** Set task A **
Reproduce the coupling passage verbatim, from "Next, we tested" up to and including "a HALEX reaction.".

Next, we tested different iodide sources for this reaction. KI was the most efficient, followed by NaI, whereas Bu₄NI and CuI gave less than 5% yield. In the case of CuI the starting alkyne 3 was completely consumed via the competitive Hay coupling pathway. Control experiments confirmed that no product was formed without iodide source, affirming that the cross-coupling proceeds via a HALEX reaction.

We also screened several commercially available catalysts and co-catalyst combinations (Table 2). Nevertheless, among the screened catalysts only 5 wt% Pd/C (pellets, from Ventron) A1 was effective (entry 1). It is known that a CuI co-catalyst can enhance the product yield for Sonogashira coupling of bromides and/or chlorides. In our case, however, we observed a deleterious effect on the yield in the presence of 5 mol% CuI, with formation of 45–50% of the homocoupling (Hay coupling) product (entry 2). A similar suppression of catalytic activity and oligomerisation/dimerisation of alkyne was also reported elsewhere.^18,26,45 NiCl₂ is generally used as a catalyst for activating chlorides towards the HALEX reaction,³⁵ but using it along with A1 too did not improve the yield (entry 3). 5 wt% Pd/C (powder, from Fluka) A2 gave only moderate yield (entry 4). This was surprising because one imagines that powdered catalysts should offer less diffusion resistance for the reactants compared to pellets, leading to higher activity. We measured the surface areas of both the catalysts and found that it was higher for catalyst A1 (1039 m² g⁻¹) compared to A2 (824 m² g⁻¹), which explains our results. Other catalysts gave very low yields (entries 5–9).

** Set task B **
Rewrite all the dried plant sheet entries with "collection date" changed to "date of collection" and nothing else altered. Omit the pictures.

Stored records
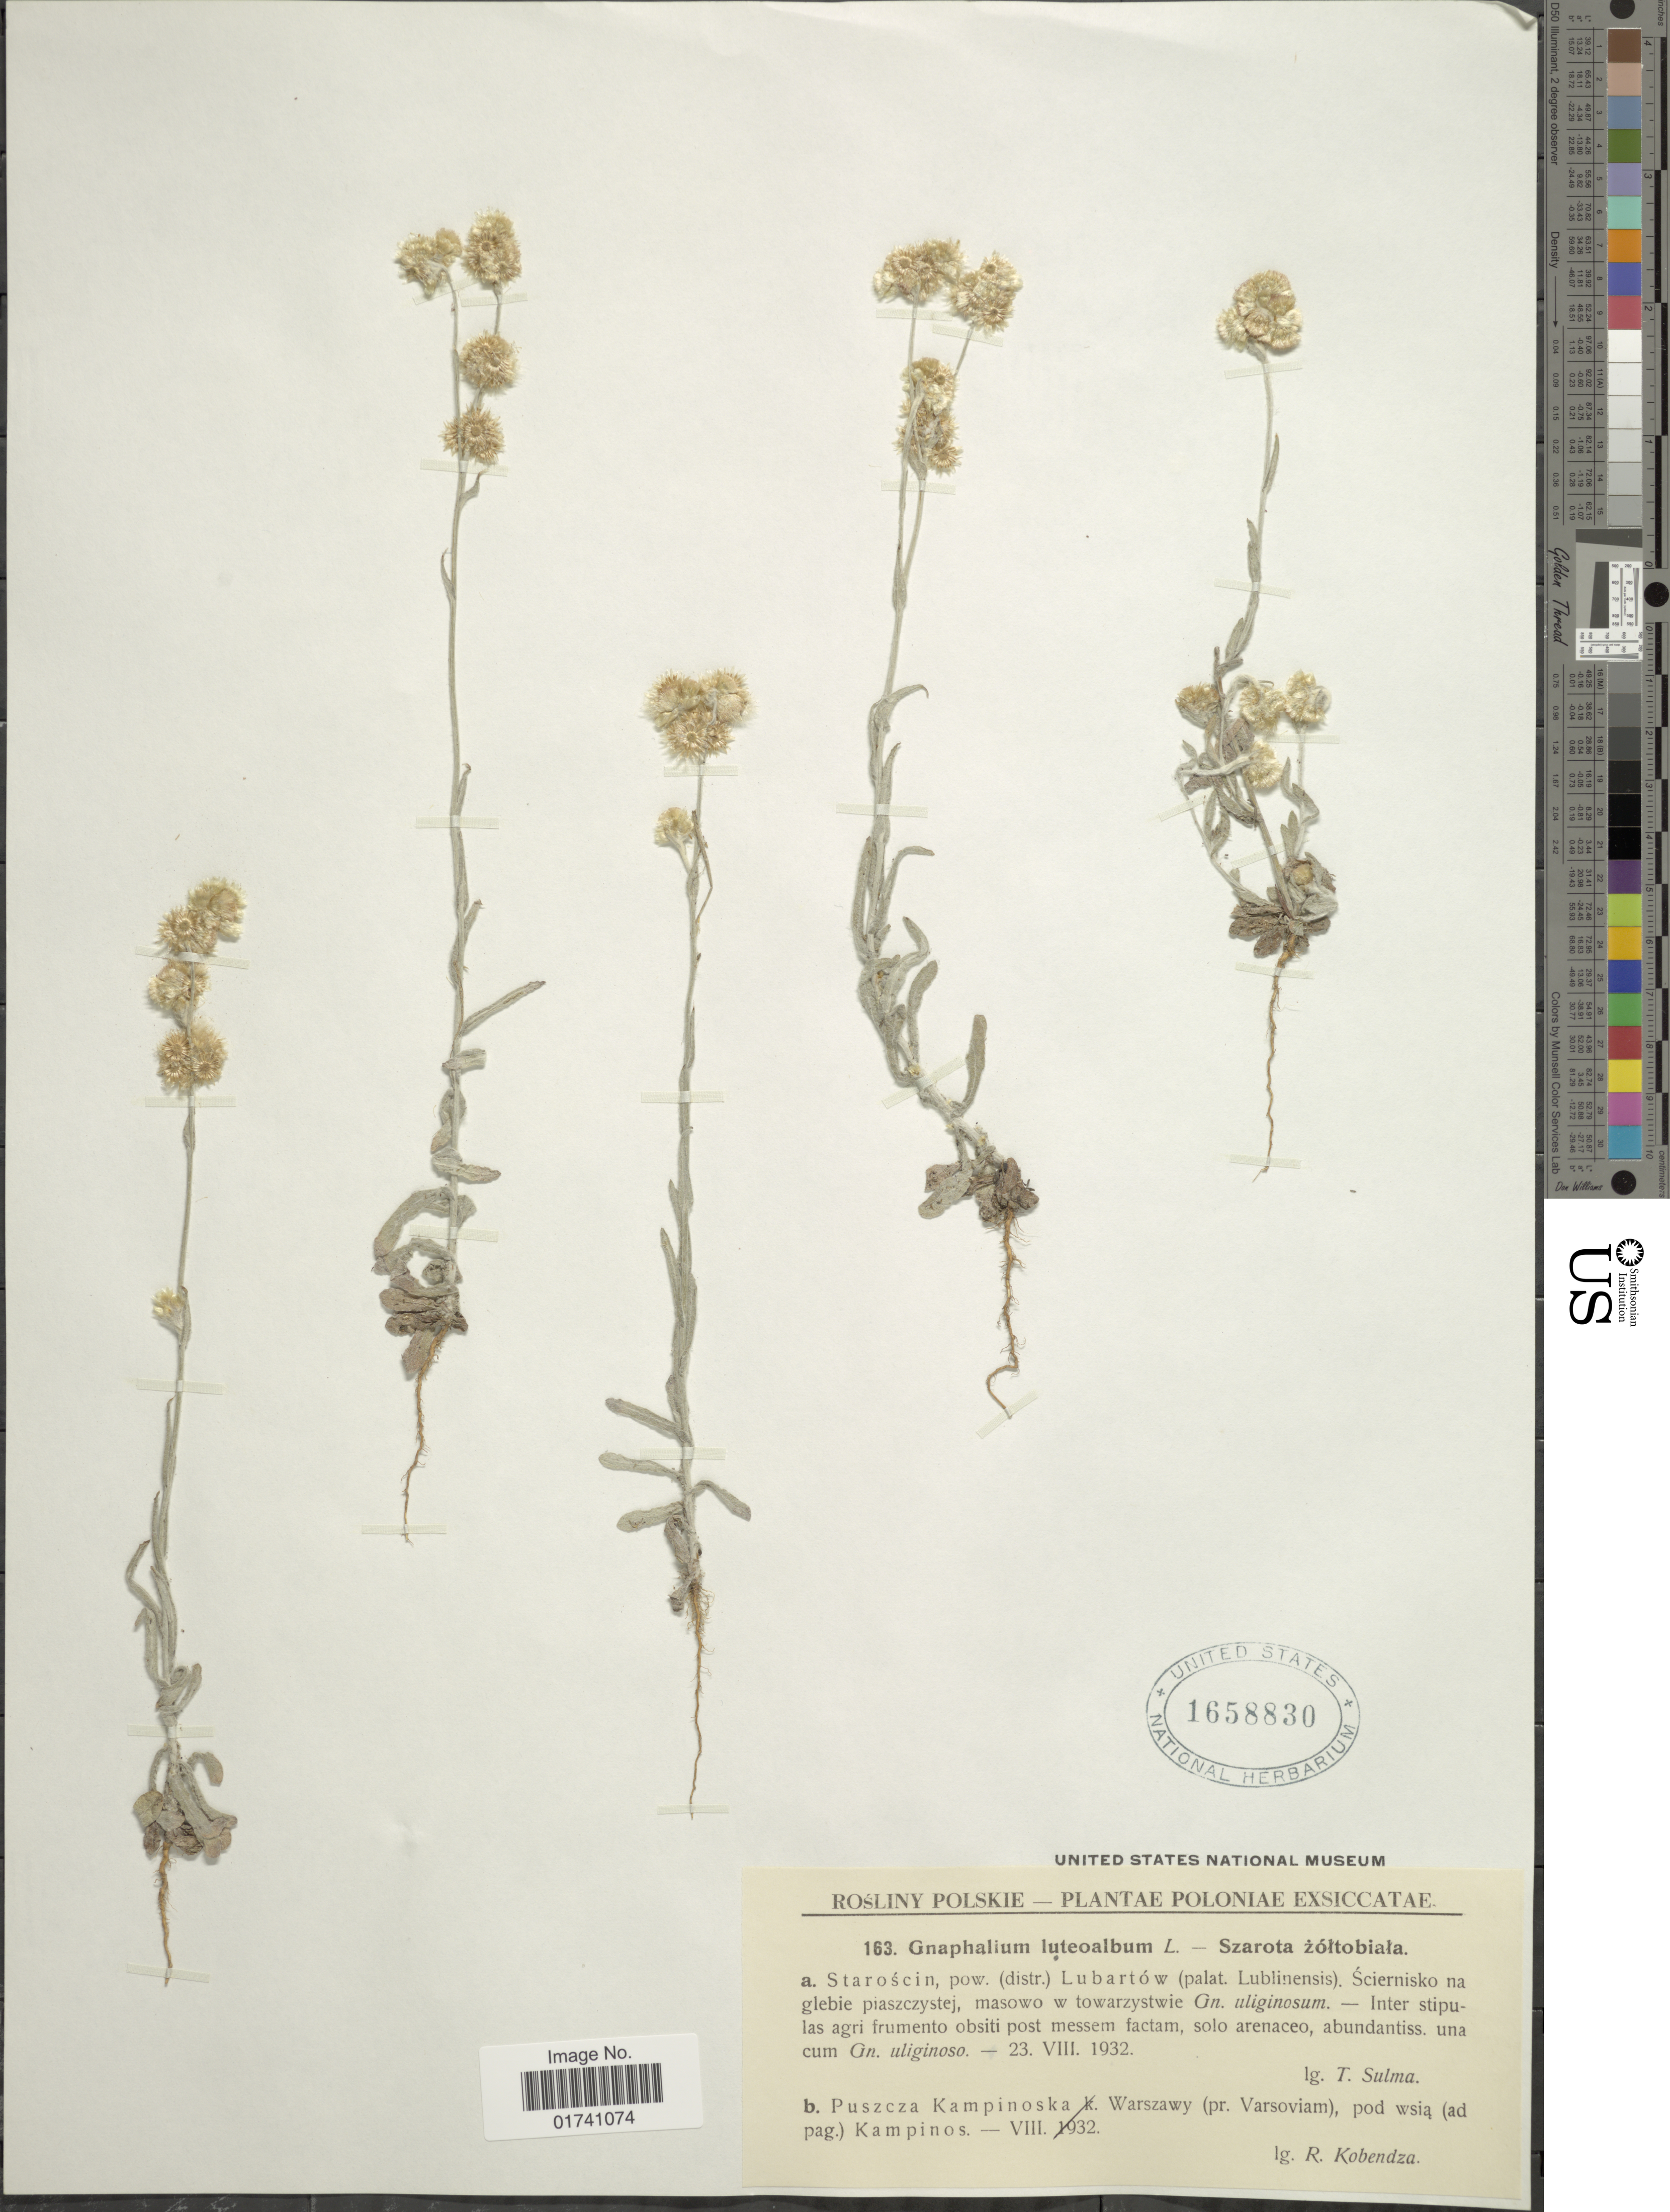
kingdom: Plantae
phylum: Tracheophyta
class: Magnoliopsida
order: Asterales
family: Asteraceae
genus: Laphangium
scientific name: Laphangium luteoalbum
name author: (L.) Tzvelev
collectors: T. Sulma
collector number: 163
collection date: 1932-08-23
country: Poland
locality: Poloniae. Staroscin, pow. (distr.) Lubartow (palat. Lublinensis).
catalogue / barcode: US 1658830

** Reply A **
Next, we tested different iodide sources for this reaction. KI was the most efficient, followed by NaI, whereas Bu₄NI and CuI gave less than 5% yield. In the case of CuI the starting alkyne 3 was completely consumed via the competitive Hay coupling pathway. Control experiments confirmed that no product was formed without iodide source, affirming that the cross-coupling proceeds via a HALEX reaction.

** Reply B **
kingdom: Plantae
phylum: Tracheophyta
class: Magnoliopsida
order: Asterales
family: Asteraceae
genus: Laphangium
scientific name: Laphangium luteoalbum
name author: (L.) Tzvelev
collectors: T. Sulma
collector number: 163
date of collection: 1932-08-23
country: Poland
locality: Poloniae. Staroscin, pow. (distr.) Lubartow (palat. Lublinensis).
catalogue / barcode: US 1658830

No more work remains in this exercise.